File reads are cached by the OS filesystem, so they are fast memory transfer operations between the kernel and Python. There is no disk I/O involved here. With Redis, you have to pay for the cost of the roundtrips, so it is much slower.
When storing data, Redis stores data as specific data types, whereas Memcached only stores data as strings. Because of this, Redis can change data in place without having to re-upload the entire data value. This reduces network overhead.

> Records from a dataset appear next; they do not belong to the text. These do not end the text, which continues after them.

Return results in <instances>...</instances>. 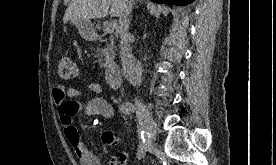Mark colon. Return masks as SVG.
Masks as SVG:
<instances>
[{
	"label": "colon",
	"mask_w": 276,
	"mask_h": 165,
	"mask_svg": "<svg viewBox=\"0 0 276 165\" xmlns=\"http://www.w3.org/2000/svg\"><path fill=\"white\" fill-rule=\"evenodd\" d=\"M58 77L61 80H69L76 76L77 68L69 57H62L58 62ZM102 139L105 143L115 145L120 142V138L112 131L104 132Z\"/></svg>",
	"instance_id": "colon-1"
}]
</instances>
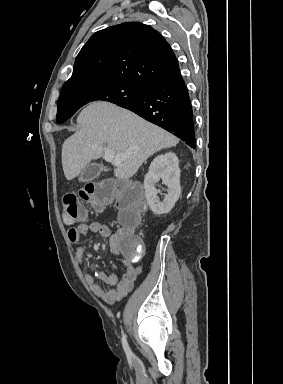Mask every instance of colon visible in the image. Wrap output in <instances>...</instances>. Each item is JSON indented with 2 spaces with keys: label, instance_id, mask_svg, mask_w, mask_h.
I'll return each instance as SVG.
<instances>
[{
  "label": "colon",
  "instance_id": "5ec220e1",
  "mask_svg": "<svg viewBox=\"0 0 283 384\" xmlns=\"http://www.w3.org/2000/svg\"><path fill=\"white\" fill-rule=\"evenodd\" d=\"M79 195L95 210H103L111 204L116 205L121 224V229L115 236L117 245L126 259L140 260L144 255V245L134 234V228L139 224L144 210L139 186L131 182L105 180L86 184L81 188ZM62 207L63 221L67 226H73L87 217V211L79 204L74 193L63 196Z\"/></svg>",
  "mask_w": 283,
  "mask_h": 384
}]
</instances>
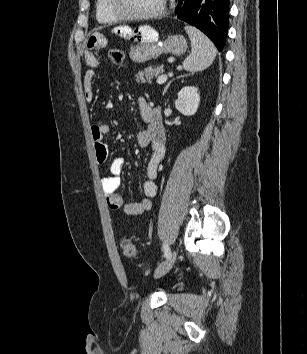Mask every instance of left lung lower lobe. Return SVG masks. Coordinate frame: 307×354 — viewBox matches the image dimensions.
<instances>
[{
	"label": "left lung lower lobe",
	"mask_w": 307,
	"mask_h": 354,
	"mask_svg": "<svg viewBox=\"0 0 307 354\" xmlns=\"http://www.w3.org/2000/svg\"><path fill=\"white\" fill-rule=\"evenodd\" d=\"M229 0H179L177 18L205 33L222 51L228 32Z\"/></svg>",
	"instance_id": "left-lung-lower-lobe-1"
}]
</instances>
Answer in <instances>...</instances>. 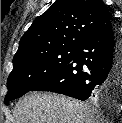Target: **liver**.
Wrapping results in <instances>:
<instances>
[{"label": "liver", "instance_id": "1", "mask_svg": "<svg viewBox=\"0 0 122 123\" xmlns=\"http://www.w3.org/2000/svg\"><path fill=\"white\" fill-rule=\"evenodd\" d=\"M99 118L89 103L47 92L29 93L14 109V123H99Z\"/></svg>", "mask_w": 122, "mask_h": 123}]
</instances>
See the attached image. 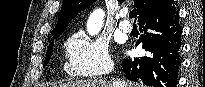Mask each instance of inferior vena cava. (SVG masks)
Segmentation results:
<instances>
[{
	"mask_svg": "<svg viewBox=\"0 0 205 87\" xmlns=\"http://www.w3.org/2000/svg\"><path fill=\"white\" fill-rule=\"evenodd\" d=\"M113 87H126V85L120 81H113Z\"/></svg>",
	"mask_w": 205,
	"mask_h": 87,
	"instance_id": "inferior-vena-cava-1",
	"label": "inferior vena cava"
}]
</instances>
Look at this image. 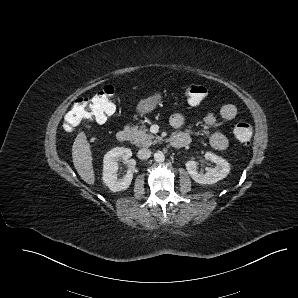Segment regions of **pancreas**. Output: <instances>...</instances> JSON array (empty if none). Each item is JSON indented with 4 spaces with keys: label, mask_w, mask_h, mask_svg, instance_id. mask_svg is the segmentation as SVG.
<instances>
[{
    "label": "pancreas",
    "mask_w": 298,
    "mask_h": 298,
    "mask_svg": "<svg viewBox=\"0 0 298 298\" xmlns=\"http://www.w3.org/2000/svg\"><path fill=\"white\" fill-rule=\"evenodd\" d=\"M130 130L133 143L137 146L149 147L162 141V137L148 133V129L145 126H133Z\"/></svg>",
    "instance_id": "obj_1"
}]
</instances>
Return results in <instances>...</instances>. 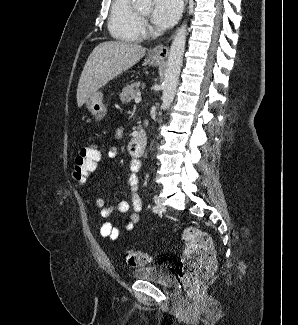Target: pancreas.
<instances>
[{"mask_svg":"<svg viewBox=\"0 0 298 325\" xmlns=\"http://www.w3.org/2000/svg\"><path fill=\"white\" fill-rule=\"evenodd\" d=\"M139 86H141V82H132V84H128V86H123L119 94L121 102L126 104V102H130L132 98H136Z\"/></svg>","mask_w":298,"mask_h":325,"instance_id":"cf45deb5","label":"pancreas"}]
</instances>
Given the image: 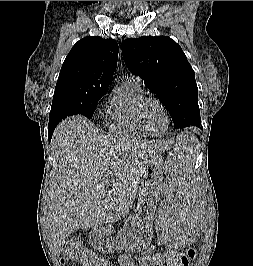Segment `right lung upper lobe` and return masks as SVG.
<instances>
[{
    "label": "right lung upper lobe",
    "instance_id": "right-lung-upper-lobe-1",
    "mask_svg": "<svg viewBox=\"0 0 253 266\" xmlns=\"http://www.w3.org/2000/svg\"><path fill=\"white\" fill-rule=\"evenodd\" d=\"M117 59L118 44L115 40L97 36L79 40L62 65L53 100L106 92Z\"/></svg>",
    "mask_w": 253,
    "mask_h": 266
}]
</instances>
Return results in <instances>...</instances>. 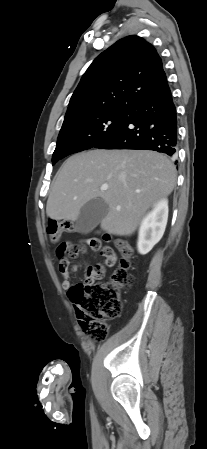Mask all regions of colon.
Listing matches in <instances>:
<instances>
[{"mask_svg": "<svg viewBox=\"0 0 207 449\" xmlns=\"http://www.w3.org/2000/svg\"><path fill=\"white\" fill-rule=\"evenodd\" d=\"M46 231L52 242H58L63 233L74 232L75 227L68 220H53L48 223ZM115 247L121 256L120 263L108 281L98 279L103 276L105 266L114 265V251L109 246H103L99 237H92L81 243H60L57 248L59 265L63 267L68 266L69 260L77 258L87 248L99 251L104 257V263L95 268L96 275L93 280L77 283L68 290V297L76 307L82 328L91 338L97 340L108 334L109 327L105 320L119 317L122 309L121 293L133 281L129 273L134 268L130 243L125 239H116Z\"/></svg>", "mask_w": 207, "mask_h": 449, "instance_id": "colon-1", "label": "colon"}]
</instances>
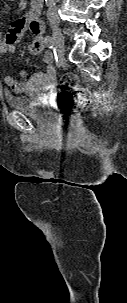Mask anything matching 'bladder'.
Here are the masks:
<instances>
[{"label":"bladder","mask_w":127,"mask_h":303,"mask_svg":"<svg viewBox=\"0 0 127 303\" xmlns=\"http://www.w3.org/2000/svg\"><path fill=\"white\" fill-rule=\"evenodd\" d=\"M36 93L23 95H6V103L9 108L20 111L35 120H44L48 117L46 104Z\"/></svg>","instance_id":"31cf9c89"}]
</instances>
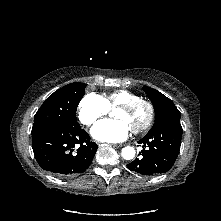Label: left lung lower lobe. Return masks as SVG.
I'll return each mask as SVG.
<instances>
[{"instance_id": "1", "label": "left lung lower lobe", "mask_w": 221, "mask_h": 221, "mask_svg": "<svg viewBox=\"0 0 221 221\" xmlns=\"http://www.w3.org/2000/svg\"><path fill=\"white\" fill-rule=\"evenodd\" d=\"M181 126H162L149 131L139 144L143 150L127 167L142 175H155L167 172L174 164L181 144Z\"/></svg>"}]
</instances>
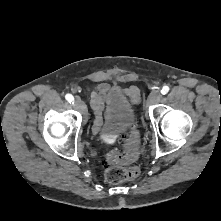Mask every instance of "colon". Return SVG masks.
<instances>
[{"label": "colon", "mask_w": 221, "mask_h": 221, "mask_svg": "<svg viewBox=\"0 0 221 221\" xmlns=\"http://www.w3.org/2000/svg\"><path fill=\"white\" fill-rule=\"evenodd\" d=\"M139 138L136 132L123 137L120 147L106 155L104 178L107 182L118 184L137 177L140 170L132 165L128 168L122 165L132 164L137 159Z\"/></svg>", "instance_id": "5ec220e1"}]
</instances>
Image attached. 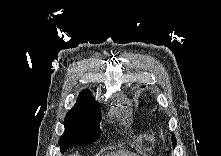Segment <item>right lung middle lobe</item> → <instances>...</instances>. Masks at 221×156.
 Segmentation results:
<instances>
[{"mask_svg": "<svg viewBox=\"0 0 221 156\" xmlns=\"http://www.w3.org/2000/svg\"><path fill=\"white\" fill-rule=\"evenodd\" d=\"M100 119L99 106L73 107L65 117V132L59 140L61 152L95 142L101 135Z\"/></svg>", "mask_w": 221, "mask_h": 156, "instance_id": "dd1d6c3e", "label": "right lung middle lobe"}]
</instances>
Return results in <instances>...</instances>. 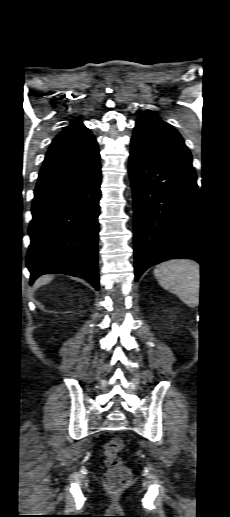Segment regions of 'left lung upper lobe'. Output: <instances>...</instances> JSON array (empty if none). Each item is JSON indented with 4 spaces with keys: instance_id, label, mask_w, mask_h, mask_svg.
I'll return each mask as SVG.
<instances>
[{
    "instance_id": "1",
    "label": "left lung upper lobe",
    "mask_w": 230,
    "mask_h": 517,
    "mask_svg": "<svg viewBox=\"0 0 230 517\" xmlns=\"http://www.w3.org/2000/svg\"><path fill=\"white\" fill-rule=\"evenodd\" d=\"M131 147L161 159L191 165L192 156L181 135L160 118L144 113L136 122Z\"/></svg>"
}]
</instances>
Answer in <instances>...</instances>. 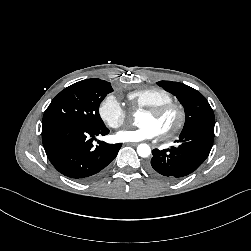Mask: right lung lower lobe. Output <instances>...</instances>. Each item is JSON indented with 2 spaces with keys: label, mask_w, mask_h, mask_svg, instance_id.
Wrapping results in <instances>:
<instances>
[{
  "label": "right lung lower lobe",
  "mask_w": 251,
  "mask_h": 251,
  "mask_svg": "<svg viewBox=\"0 0 251 251\" xmlns=\"http://www.w3.org/2000/svg\"><path fill=\"white\" fill-rule=\"evenodd\" d=\"M109 130L71 124L55 123L42 128V142L53 166L63 175L84 181L100 173L117 156L121 144L101 142L93 146L98 135Z\"/></svg>",
  "instance_id": "right-lung-lower-lobe-1"
}]
</instances>
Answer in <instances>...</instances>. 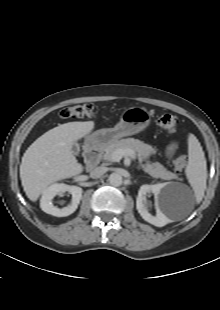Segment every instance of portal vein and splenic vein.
I'll use <instances>...</instances> for the list:
<instances>
[{
  "instance_id": "1",
  "label": "portal vein and splenic vein",
  "mask_w": 220,
  "mask_h": 310,
  "mask_svg": "<svg viewBox=\"0 0 220 310\" xmlns=\"http://www.w3.org/2000/svg\"><path fill=\"white\" fill-rule=\"evenodd\" d=\"M129 156L132 159L136 158L135 152L131 149H118L113 153V161L119 162L122 157Z\"/></svg>"
}]
</instances>
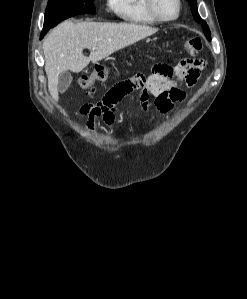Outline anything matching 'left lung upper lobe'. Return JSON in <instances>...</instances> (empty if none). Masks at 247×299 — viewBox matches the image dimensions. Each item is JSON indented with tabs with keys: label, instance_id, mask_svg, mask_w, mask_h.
<instances>
[{
	"label": "left lung upper lobe",
	"instance_id": "obj_1",
	"mask_svg": "<svg viewBox=\"0 0 247 299\" xmlns=\"http://www.w3.org/2000/svg\"><path fill=\"white\" fill-rule=\"evenodd\" d=\"M187 1L191 5L192 15H193L195 21L202 24V27L204 29V33H205L207 39L211 40L209 27L207 26L206 22L201 19L200 15L198 13L196 0H187Z\"/></svg>",
	"mask_w": 247,
	"mask_h": 299
}]
</instances>
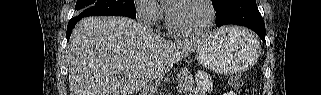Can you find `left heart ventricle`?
Masks as SVG:
<instances>
[{
	"label": "left heart ventricle",
	"mask_w": 321,
	"mask_h": 95,
	"mask_svg": "<svg viewBox=\"0 0 321 95\" xmlns=\"http://www.w3.org/2000/svg\"><path fill=\"white\" fill-rule=\"evenodd\" d=\"M173 25L180 30L201 29L208 20L206 6L200 1H186L171 8Z\"/></svg>",
	"instance_id": "obj_1"
}]
</instances>
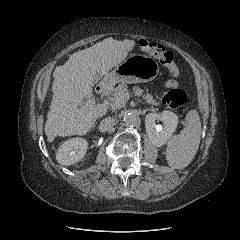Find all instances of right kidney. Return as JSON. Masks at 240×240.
Returning <instances> with one entry per match:
<instances>
[{"label": "right kidney", "mask_w": 240, "mask_h": 240, "mask_svg": "<svg viewBox=\"0 0 240 240\" xmlns=\"http://www.w3.org/2000/svg\"><path fill=\"white\" fill-rule=\"evenodd\" d=\"M88 148V142L83 138H71L63 142L56 153V160L64 166H69L82 160Z\"/></svg>", "instance_id": "right-kidney-1"}]
</instances>
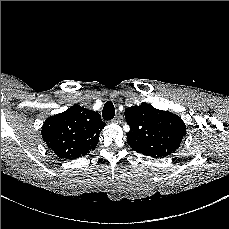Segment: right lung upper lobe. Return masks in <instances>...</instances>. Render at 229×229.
I'll return each mask as SVG.
<instances>
[{
  "mask_svg": "<svg viewBox=\"0 0 229 229\" xmlns=\"http://www.w3.org/2000/svg\"><path fill=\"white\" fill-rule=\"evenodd\" d=\"M105 125L98 112L74 105L45 120L42 138L58 157L75 159L94 150Z\"/></svg>",
  "mask_w": 229,
  "mask_h": 229,
  "instance_id": "cb5924a9",
  "label": "right lung upper lobe"
}]
</instances>
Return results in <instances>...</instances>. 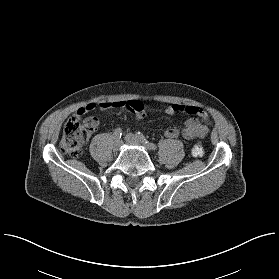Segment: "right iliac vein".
Here are the masks:
<instances>
[{
    "mask_svg": "<svg viewBox=\"0 0 279 279\" xmlns=\"http://www.w3.org/2000/svg\"><path fill=\"white\" fill-rule=\"evenodd\" d=\"M121 146H122V141L121 140H117V141L114 142L113 150L114 151H118V150H120Z\"/></svg>",
    "mask_w": 279,
    "mask_h": 279,
    "instance_id": "1",
    "label": "right iliac vein"
}]
</instances>
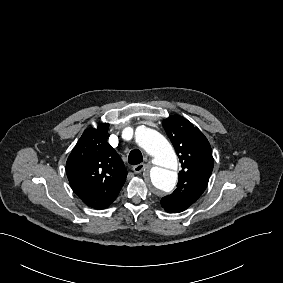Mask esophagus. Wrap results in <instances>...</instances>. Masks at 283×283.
I'll return each mask as SVG.
<instances>
[{
  "label": "esophagus",
  "mask_w": 283,
  "mask_h": 283,
  "mask_svg": "<svg viewBox=\"0 0 283 283\" xmlns=\"http://www.w3.org/2000/svg\"><path fill=\"white\" fill-rule=\"evenodd\" d=\"M146 164L145 163H141V164H137L135 166H133V171L136 173V174H139L140 172H142L145 168H146Z\"/></svg>",
  "instance_id": "34e87169"
}]
</instances>
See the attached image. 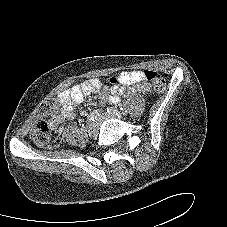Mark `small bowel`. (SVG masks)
<instances>
[{
  "label": "small bowel",
  "instance_id": "small-bowel-1",
  "mask_svg": "<svg viewBox=\"0 0 227 227\" xmlns=\"http://www.w3.org/2000/svg\"><path fill=\"white\" fill-rule=\"evenodd\" d=\"M144 81L143 71H123L118 75V82L112 85L109 90L102 92L101 99L104 102L117 103L127 91L136 94L147 93L149 86ZM101 87L100 80L93 78L61 91L57 96L59 108L51 115L50 126L56 128L62 122L71 120L74 107L85 96L100 90Z\"/></svg>",
  "mask_w": 227,
  "mask_h": 227
}]
</instances>
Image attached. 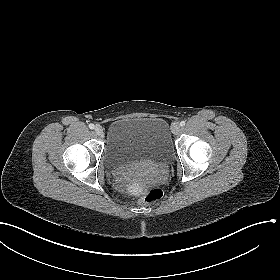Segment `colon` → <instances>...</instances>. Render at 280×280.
<instances>
[{"instance_id": "1", "label": "colon", "mask_w": 280, "mask_h": 280, "mask_svg": "<svg viewBox=\"0 0 280 280\" xmlns=\"http://www.w3.org/2000/svg\"><path fill=\"white\" fill-rule=\"evenodd\" d=\"M163 193L158 187H149L143 193V199L146 203H154L159 201Z\"/></svg>"}]
</instances>
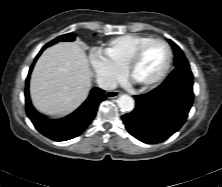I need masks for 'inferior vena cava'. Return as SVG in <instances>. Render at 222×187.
I'll return each mask as SVG.
<instances>
[{
	"label": "inferior vena cava",
	"instance_id": "inferior-vena-cava-1",
	"mask_svg": "<svg viewBox=\"0 0 222 187\" xmlns=\"http://www.w3.org/2000/svg\"><path fill=\"white\" fill-rule=\"evenodd\" d=\"M96 82L99 88L103 90H112L117 87V83L115 80L109 77H105V76L97 77Z\"/></svg>",
	"mask_w": 222,
	"mask_h": 187
}]
</instances>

Redis uses a single core and shows better performance than Memcached in storing small datasets when measured in terms of cores. Memcached implements a multi-threaded architecture by utilizing multiple cores. Therefore, for storing larger datasets, Memcached can perform better than Redis.
memcached can process over 50 million keys per second on a 48 core machine using only RAM and heavy batching.
Memcached is faster, but the memory is limited. HDD is huge, but I/O is slow compared to memory. You should put the hottest things to memcached, and all the others can go to cache files.
(Or man up and invest some money into more memory like these guys :)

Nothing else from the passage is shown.